* Work instruction: Copy out every line of the records word for word, leaving out the pictures.

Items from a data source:
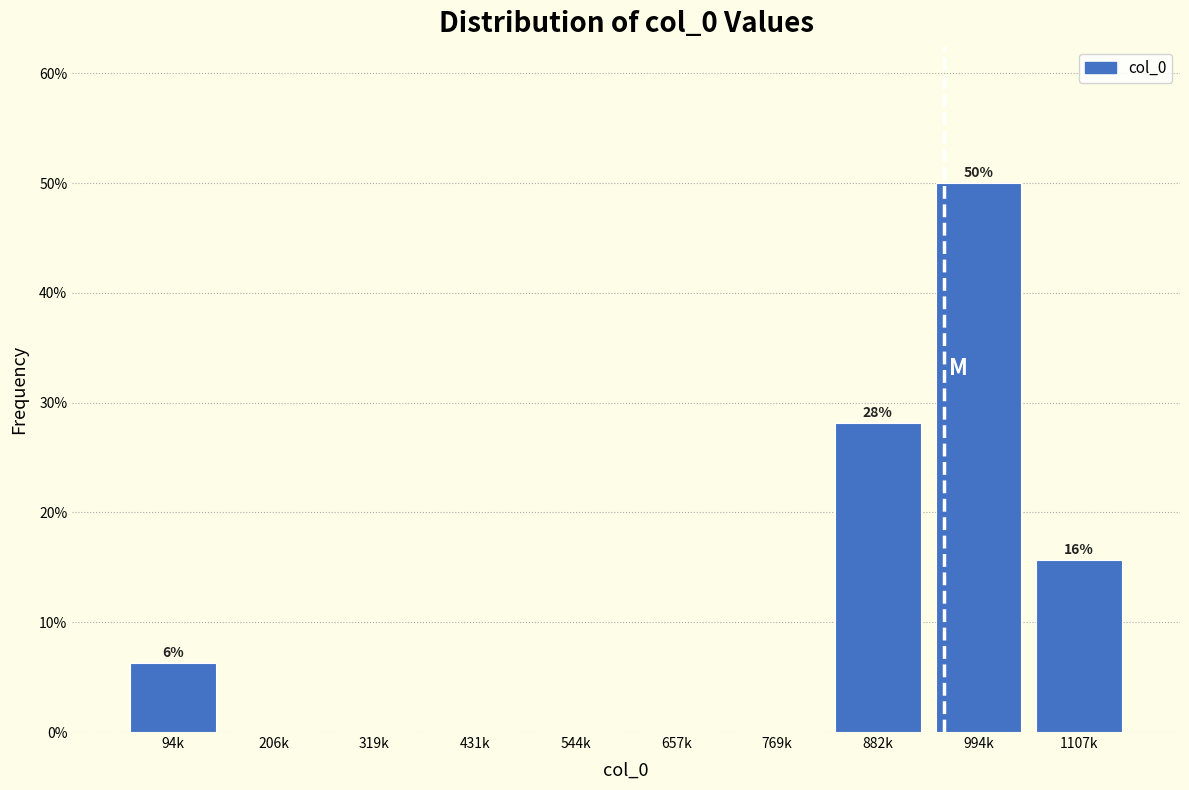

Between 1107k and 431k, which is larger?

1107k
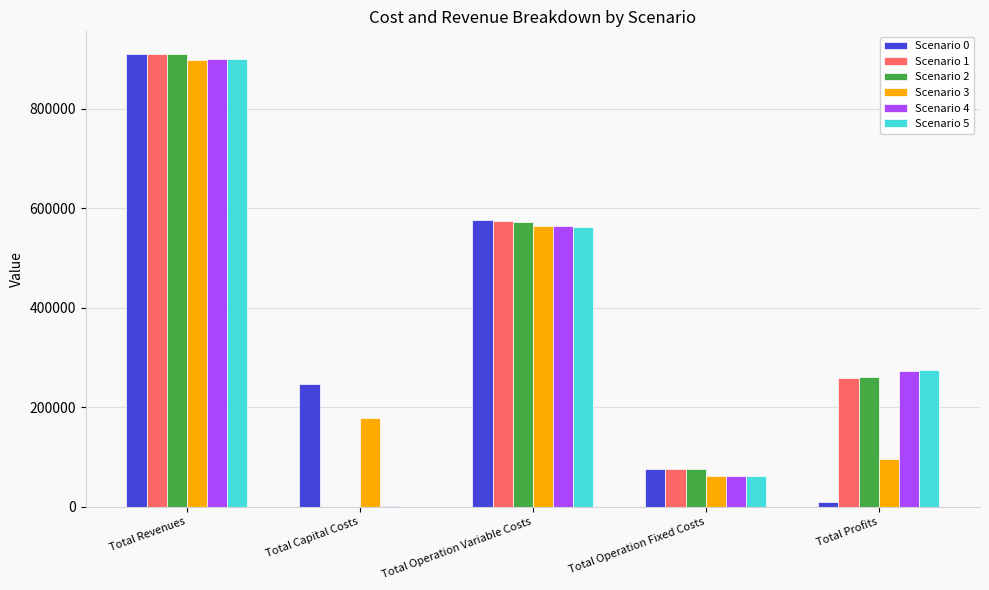

True or false: Scenario 3 has a value of 95586.1 at Total Profits.

True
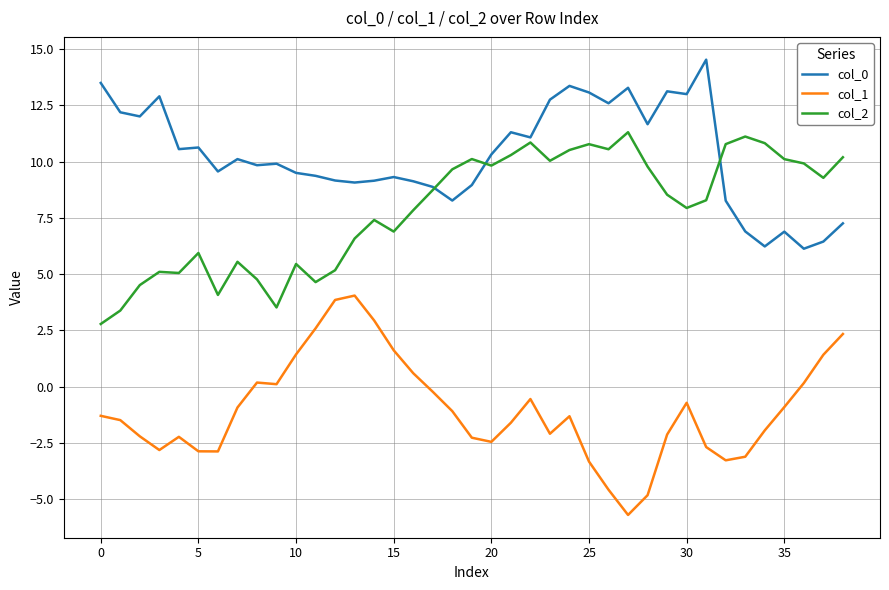

Which series has the largest total across all categories?

col_0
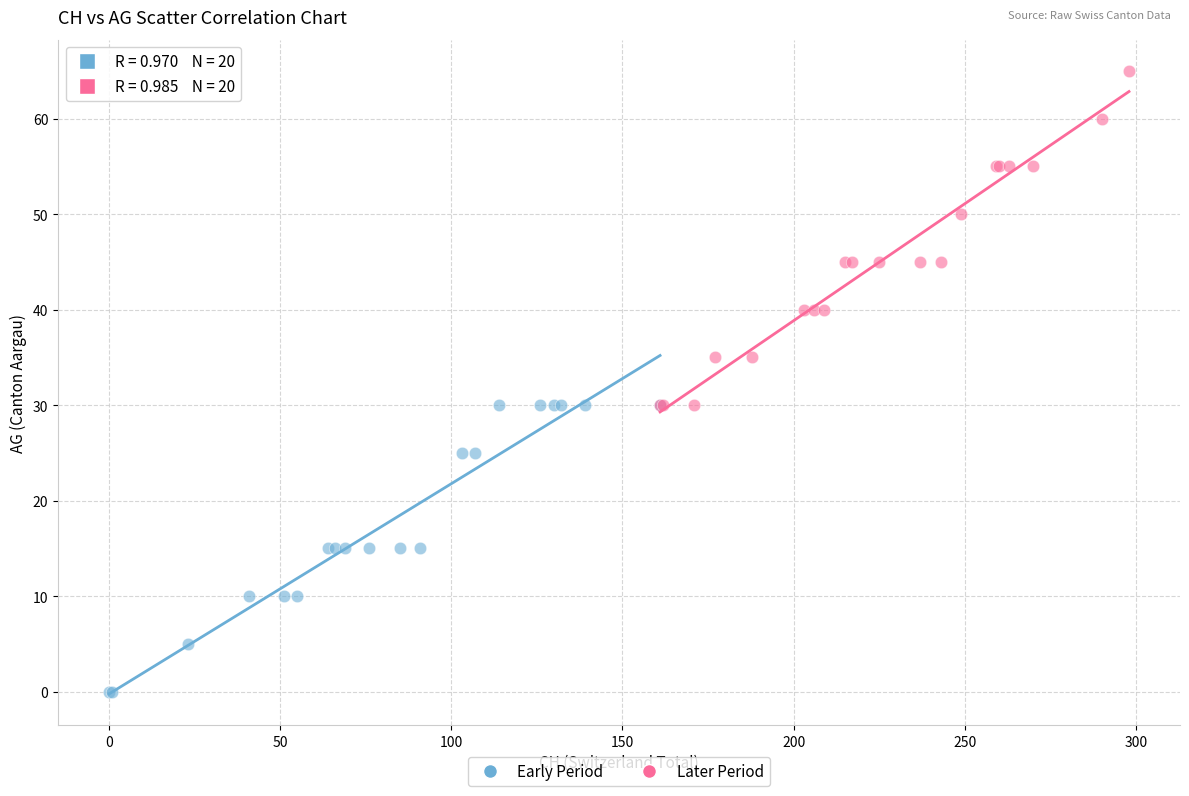

Which series reaches the maximum Y coordinate?

Later Period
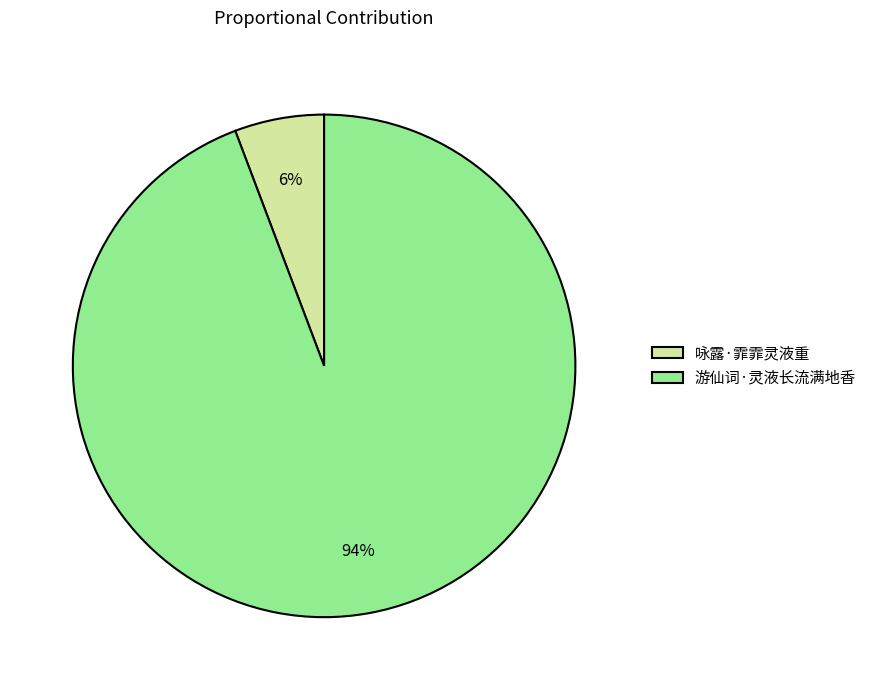

To the nearest percent, what is the difference between the 游仙词·灵液长流满地香 and 咏露·霏霏灵液重 slice percentages?

88%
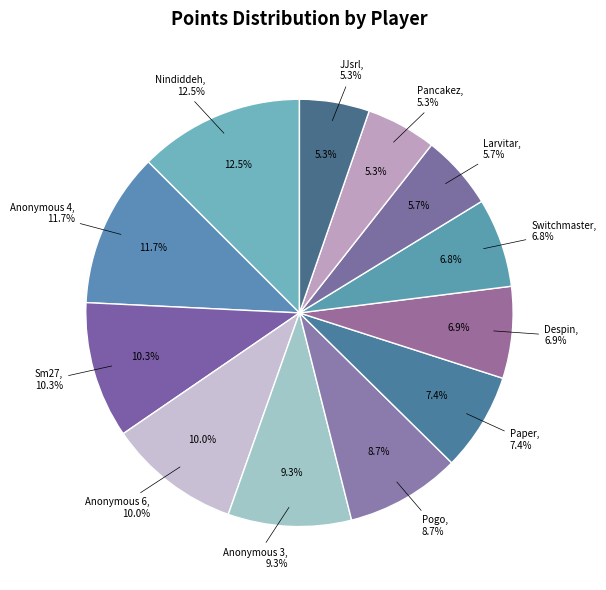

How many segments does this pie chart have?

12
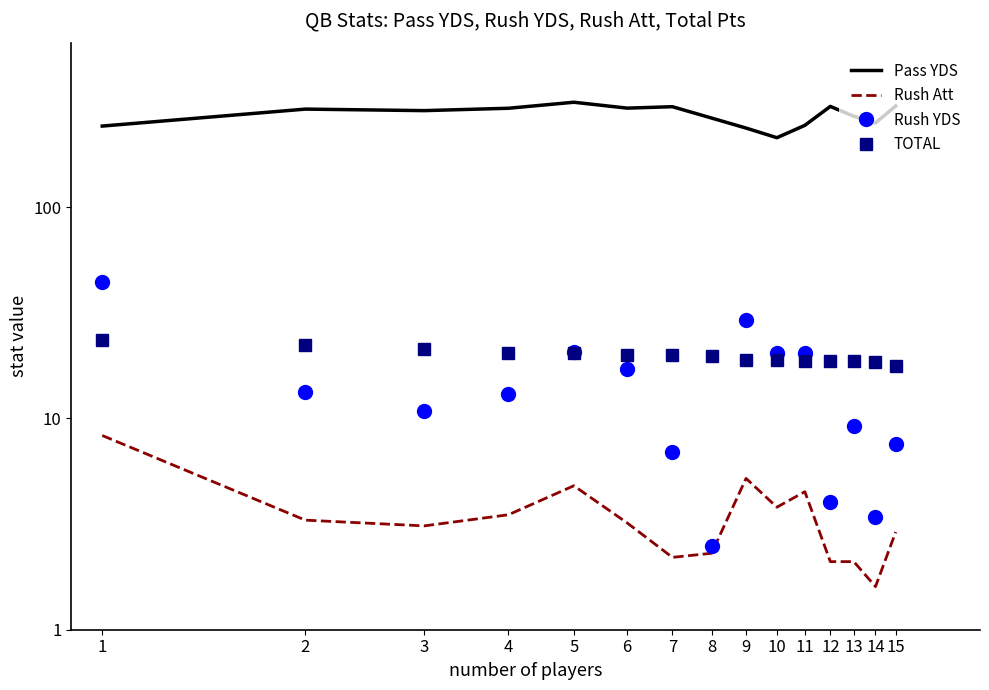

True or false: Pass YDS has more than 0 interior local peaks.

True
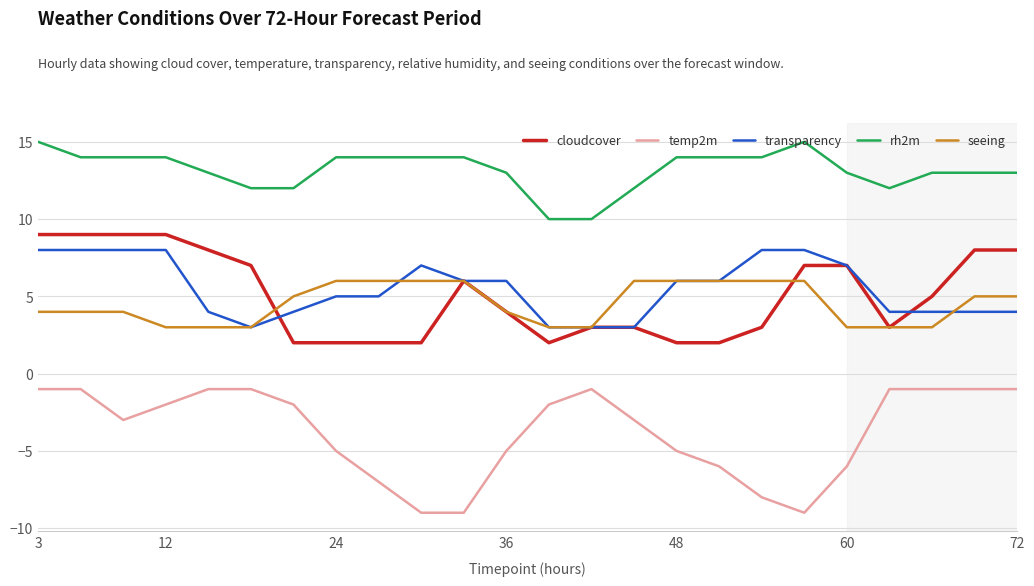

What is the difference between the second highest and minimum values in the temp2m series?

8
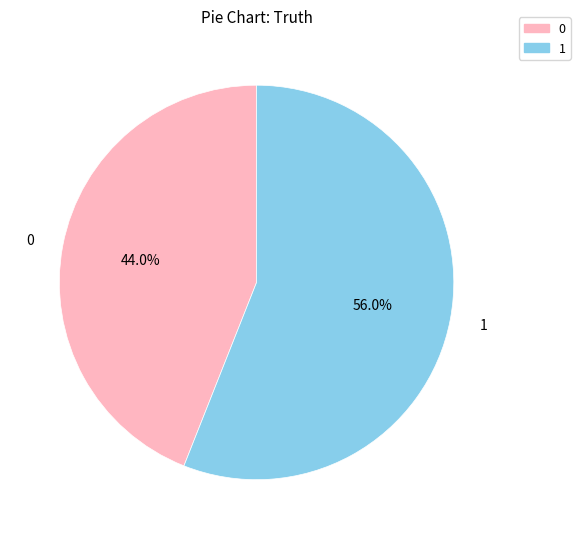

What percentage is the 1 slice, to the nearest percent?

56%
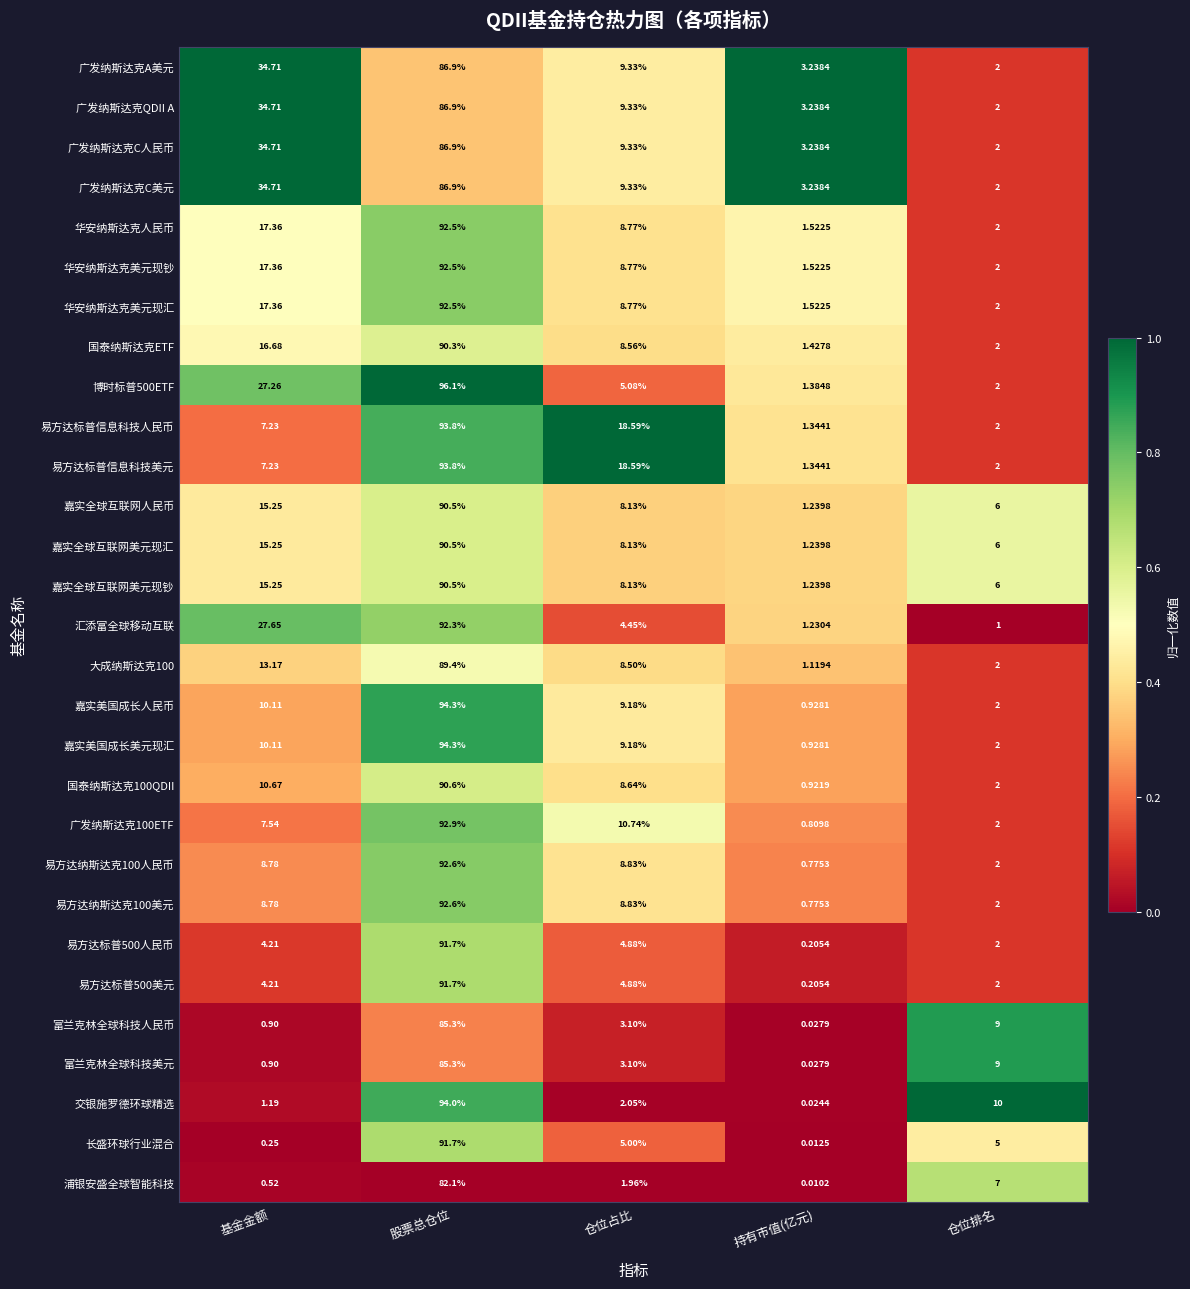

Which label corresponds to the smallest value in the chart?

持有市值(亿元)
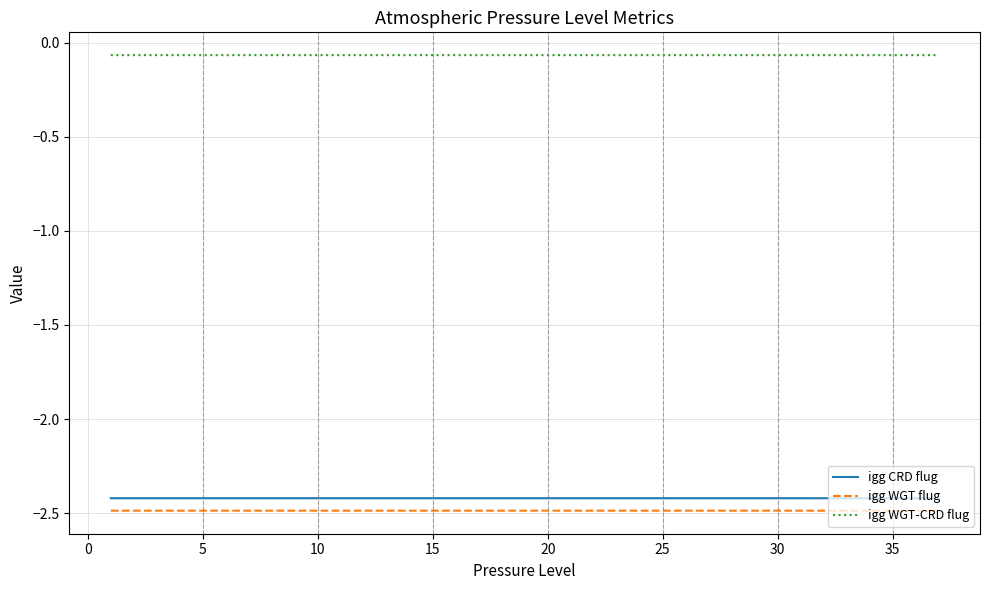

True or false: igg WGT-CRD flug and igg WGT flug cross at least once.

False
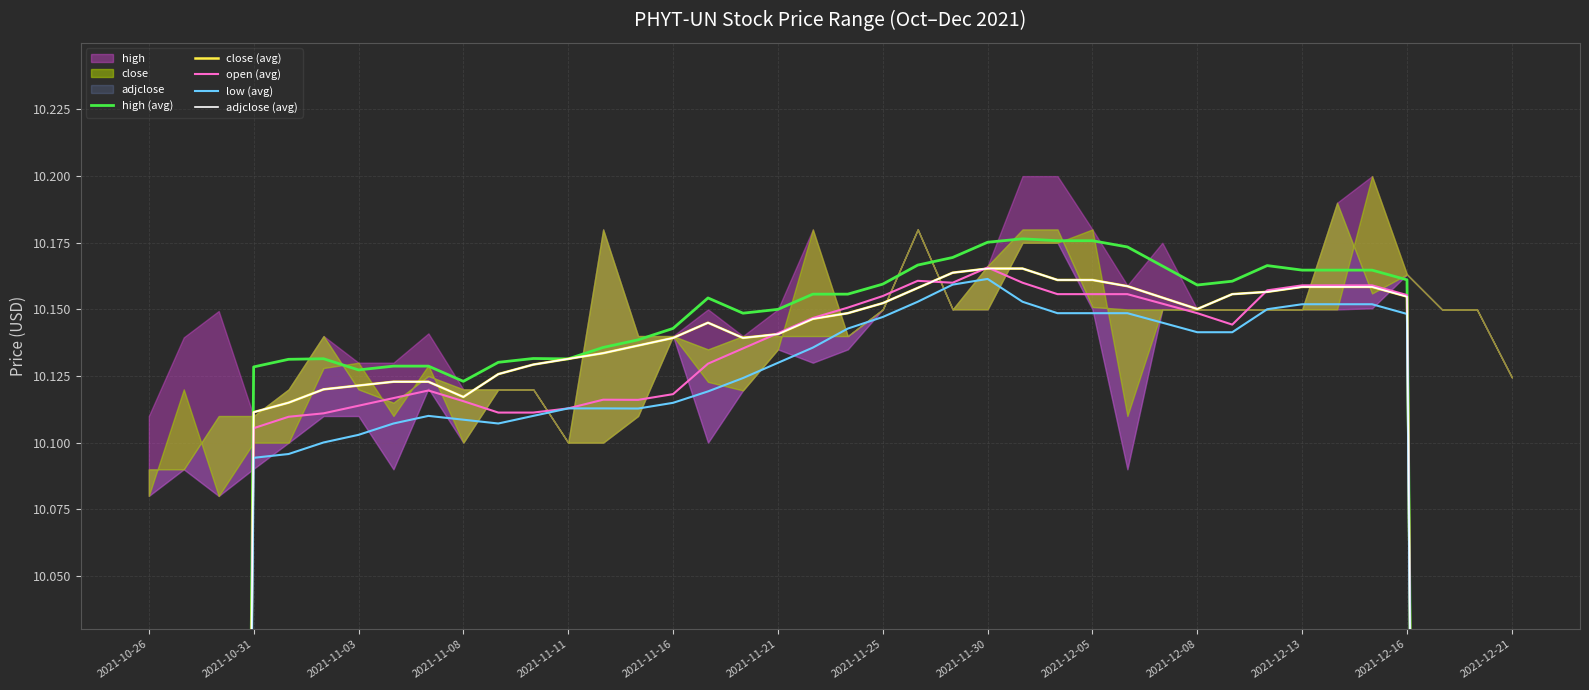

Rank the series at 23 from lowest to highest value.

low (avg), open (avg), close (avg), adjclose (avg), high (avg)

* Your solution:
Between 1107k and 431k, which is larger?

1107k

True or false: Scenario 3 has a value of 95586.1 at Total Profits.

True

Which series has the largest total across all categories?

col_0

Which series reaches the maximum Y coordinate?

Later Period

To the nearest percent, what is the difference between the 游仙词·灵液长流满地香 and 咏露·霏霏灵液重 slice percentages?

88%

How many segments does this pie chart have?

12

True or false: Pass YDS has more than 0 interior local peaks.

True

What is the difference between the second highest and minimum values in the temp2m series?

8

What percentage is the 1 slice, to the nearest percent?

56%

Which label corresponds to the smallest value in the chart?

持有市值(亿元)

True or false: igg WGT-CRD flug and igg WGT flug cross at least once.

False

Rank the series at 23 from lowest to highest value.

low (avg), open (avg), close (avg), adjclose (avg), high (avg)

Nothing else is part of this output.